🤖 AI Summary
In high-density urban scenarios, 3D pedestrian perception remains challenging due to severe occlusion and clutter, while manual annotation of ground truth trajectories is prohibitively expensive—especially for tail-case pedestrians. Method: We introduce the first multi-view LiDAR-camera fusion multi-object tracking benchmark specifically designed for crowded pedestrians, coupled with an offline automatic annotation system that generates trajectory-level ground truth via cross-modal point cloud–image joint reconstruction.

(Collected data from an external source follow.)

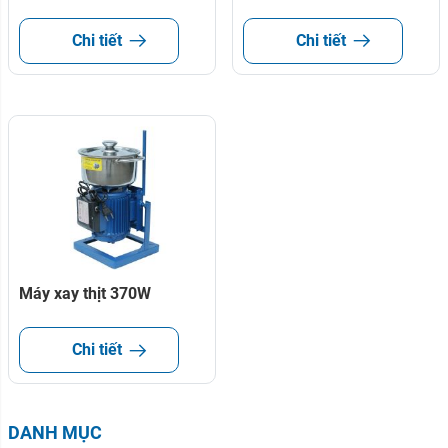
Chi tiết
Chi tiết
Máy xay thịt 370W
Chi tiết
DANH MỤC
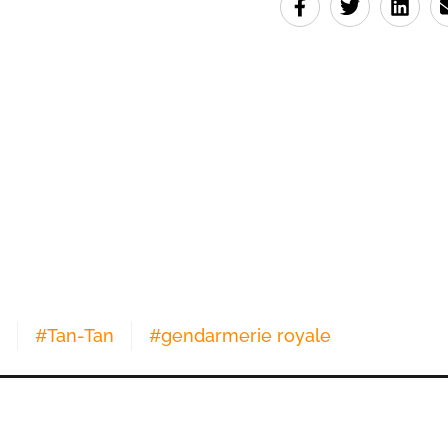
#
Tan-Tan
#
gendarmerie royale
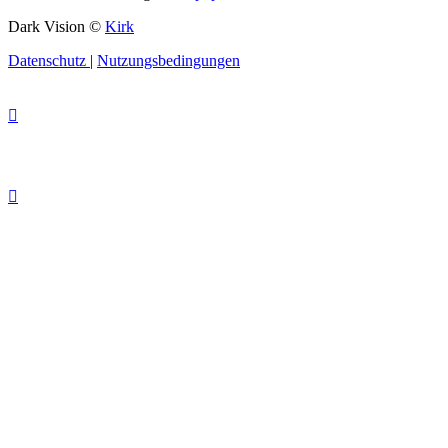
Dark Vision ©
Kirk
Datenschutz
|
Nutzungsbedingungen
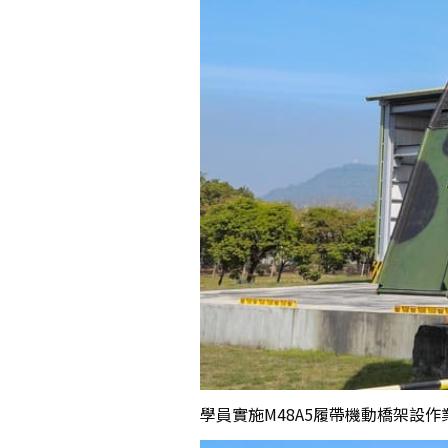
學員實施M48A5履帶機動橋架設作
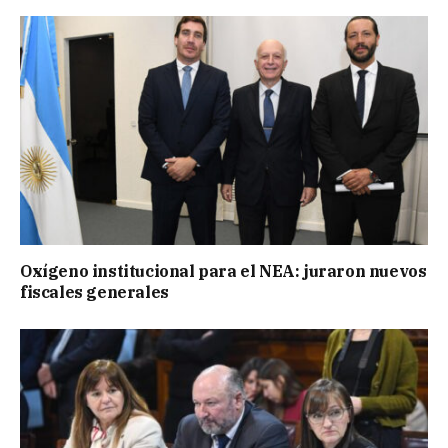
Oxígeno institucional para el NEA: juraron nuevos
fiscales generales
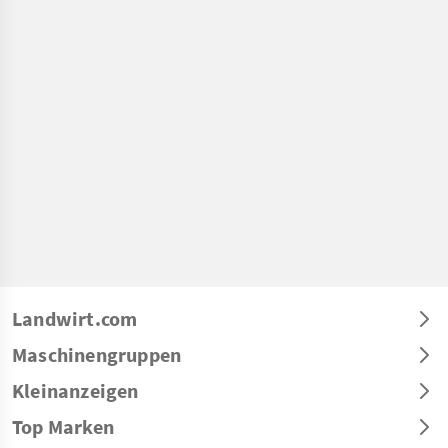
Landwirt.com
Maschinengruppen
Kleinanzeigen
Top Marken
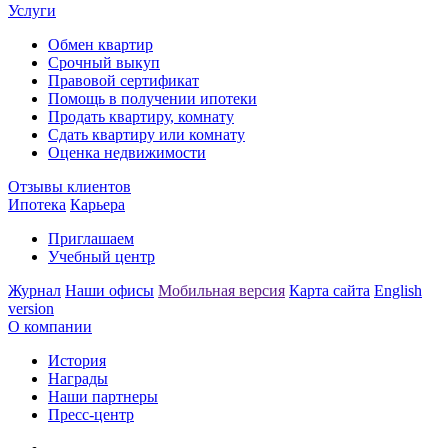
Услуги
Обмен квартир
Срочный выкуп
Правовой сертификат
Помощь в получении ипотеки
Продать квартиру, комнату
Сдать квартиру или комнату
Оценка недвижимости
Отзывы клиентов
Ипотека
Карьера
Приглашаем
Учебный центр
Журнал
Наши офисы
Мобильная версия
Карта сайта
English
version
О компании
История
Награды
Наши партнеры
Пресс-центр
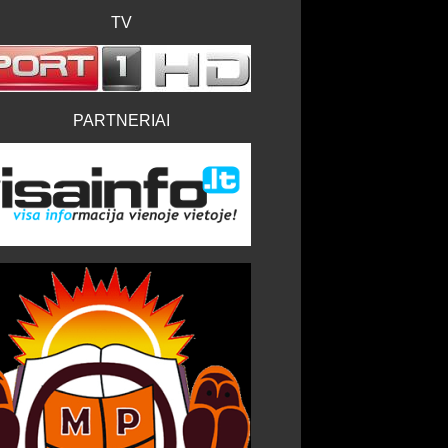
TV
PARTNERIAI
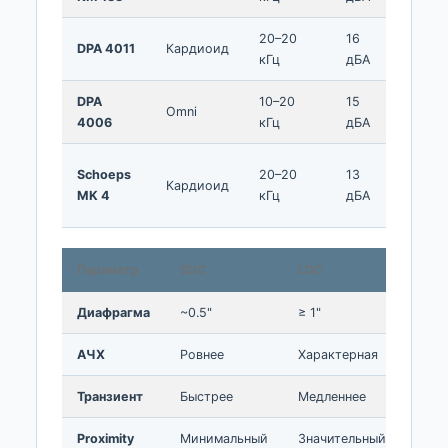
20–20
16
158
DPA 4011
Кардиоид
кГц
дБА
дБ
DPA
10–20
15
139
Omni
4006
кГц
дБА
дБ
Schoeps
20–20
13
132
Кардиоид
MK 4
кГц
дБА
дБ
Параметр
SDC
LDC
Диафрагма
~0.5"
≥ 1"
АЧХ
Ровнее
Характерная
Транзиент
Быстрее
Медленнее
Proximity
Минимальный
Значительный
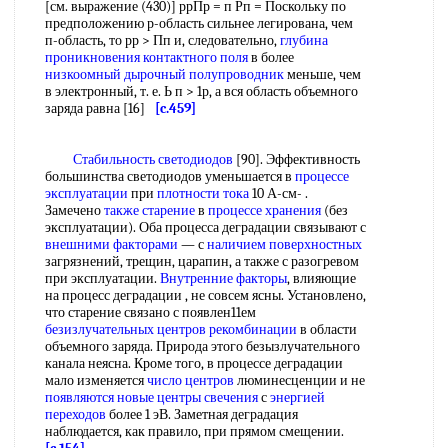
[см. выражение (430)] ррПр = п Рп = Поскольку по
предположению р-область сильнее легирована, чем
п-область, то рр > Пп и, следовательно,
глубина
проникновения
контактного поля
в более
низкоомный
дырочный полупроводник
меньше, чем
в электронный, т. е. Ь п > 1р, а вся область объемного
заряда равна [16]
[c.459]
Стабильность светодиодов
[90]. Эффективность
большинства светодиодов уменьшается в
процессе
эксплуатации
при
плотности тока
10 А-см- .
Замечено
также старение
в
процессе хранения
(без
эксплуатации). Оба процесса деградации связывают с
внешними факторами
— с
наличием поверхностных
загрязнений, трещин, царапин, а также с разогревом
при эксплуатации.
Внутренние факторы
, влияющие
на процесс деградации , не совсем ясны. Установлено,
что старение связано с появлен11ем
безизлучательных
центров рекомбинации
в области
объемного заряда. Природа этого безызлучательного
канала неясна. Кроме того, в процессе деградации
мало изменяется
число центров
люминесценции и не
появляются новые
центры свечения
с
энергией
переходов
более 1 эВ. Заметная деградация
наблюдается, как правило, при прямом смещении.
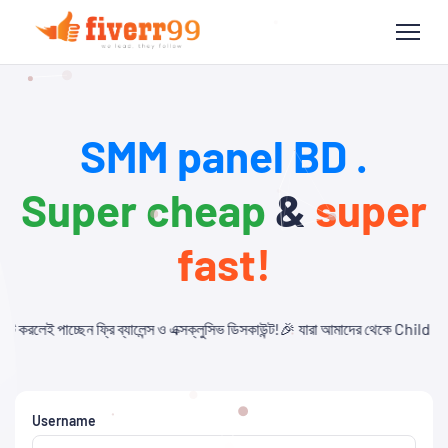
SMM panel BD .
Super cheap
&
super
fast!
েন্স ও এক্সক্লুসিভ ডিসকাউন্ট!🎉 যারা আমাদের থেকে Child Panel নিবেন এবং API ব্যব
Username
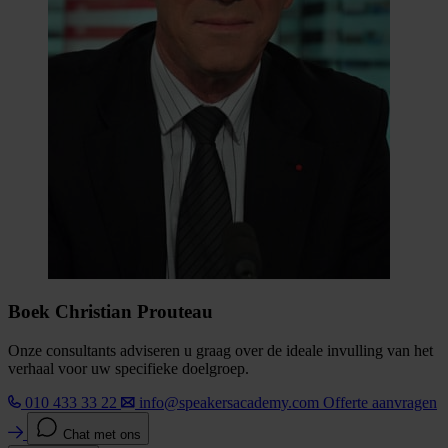
Boek Christian Prouteau
Onze consultants adviseren u graag over de ideale invulling van het
verhaal voor uw specifieke doelgroep.
010 433 33 22
info@speakersacademy.com
Offerte aanvragen
Chat met ons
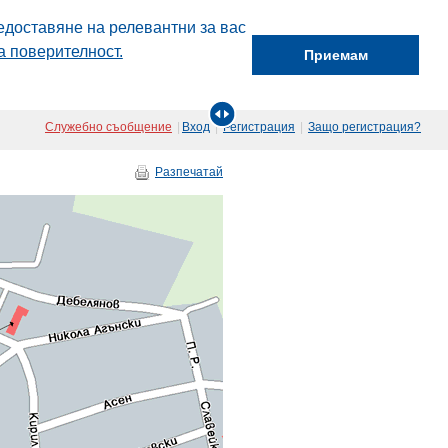
едоставяне на релевантни за вас
а поверителност.
Приемам
Служебно съобщение
|
Вход
|
Регистрация
|
Защо регистрация?
Разпечатай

Our tracking-by-detection framework employs a density-aware and relation-aware high-resolution representation learning mechanism, jointly modeling pedestrian density distributions and interaction graphs from multi-view images and sparse LiDAR point clouds. Contribution/Results: Evaluated on our newly established benchmark, our method achieves significant improvements in 3D tracking accuracy; the automatic annotation pipeline accelerates labeling efficiency by over 3×. Both code and dataset will be publicly released.
📝 Abstract
Perceiving pedestrians in highly crowded urban environments is a difficult long-tail problem for learning-based autonomous perception. Speeding up 3D ground truth generation for such challenging scenes is performance-critical yet very challenging. The difficulties include the sparsity of the captured pedestrian point cloud and a lack of suitable benchmarks for a specific system design study. To tackle the challenges, we first collect a new multi-view LiDAR-camera 3D multiple-object-tracking benchmark of highly crowded pedestrians for in-depth analysis. We then build an offboard auto-labeling system that reconstructs pedestrian trajectories from LiDAR point cloud and multi-view images. To improve the generalization power for crowded scenes and the performance for small objects, we propose to learn high-resolution representations that are density-aware and relationship-aware. Extensive experiments validate that our approach significantly improves the 3D pedestrian tracking performance towards higher auto-labeling efficiency. The code will be publicly available at this HTTP URL.